Clímax acompanha uma espiral de loucura alucinatória de um grupo de dançarinos fechados num ginásio ao som de uma banda sonora endiabrada naquela que é, para o espectador, uma experiência sensorial, sobretudo. Uma mistura de sexo, pornografia, drogas e loucura, meticulosamente estruturadas numa coreografia apoteótica. Enquanto Irrevérsible digladiava com a sua própria estrutura (cronologia inversa, nem sempre bem conseguida por Gaspar Noé), e os filmes mais recentes levavam a debater sobre o seu próprio conteúdo, é este Clímax, um filme que de uma teórica construção leva a uma desconstrução, que retiramos a obra mais coesa do autor francês.
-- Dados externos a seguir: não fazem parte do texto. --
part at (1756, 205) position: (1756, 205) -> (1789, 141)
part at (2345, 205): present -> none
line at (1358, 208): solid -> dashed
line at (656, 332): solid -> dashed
A história é supostamente verdadeira, mas os nomes são outros. Ocorrido em 1996, este evento onde um grupo de dançarinos se juntam para dançar, conviver e gravar descamba com LSD na sangria que servia de bebida espiritual à festa. É o mote para que à tal construção se sobreponha uma desconstrução, numa cadeia de acontecimentos que se desenrola à medida que o LSD nos toma conta do raciocínio e os instintos deixam de ser ponderados, passando ao estado primitivo. Sem qualquer filtro entre o sexo e violência, a ambição pelo contacto seja ele de forma agressiva ou apaixonada, numa quase obsessão ou de desejo de possessão, Clímax é um festim para os olhos, para os ouvidos, e para o desejo.
Os planos sequência, a câmara invertida e o legado de um profissional provocador como é Noé estão lá todos. A leitura não é fácil, nem muito menos a definição do sentido ou orientação da obra. A espiral é destrutiva, o resultado é o que se pensa conseguir prever de uma obra que nasce de um desejo quase anárquico, mas ainda assim resulta num coreografado e bem conseguido resultado. Trata-se portanto de um dos filmes mais bem conseguidos em todos os aspectos, menos nos de representação de actores, mas não foi com esse sentido que o filme foi criado.
Num plano central da história temos sempre Selva (irónico?) com a elegante e selvagem (teria de se usar esta descrição) Sofia Boutella. O diálogo parte de uma sinopse dada por Gaspar a todos os actores e dançarinos. O importante não é o que é dito, mas sim o que é feito e a forma como é levado e transportado ao público por eles. Segundo o autor, foram apenas dados os motes de conversa, o necessário ao desenvolvimento e acção. O resto – e é aí que está a magia – sai directamente da natureza humana. Primária, selvática, louca, sexual e portanto, todos os condimentos que Gaspar Noé sempre ambicionou colocar numa obra sua, mas nem sempre da melhor forma. Até agora. Um videoclip musical e intratável, com tudo aquilo que o ser humano é.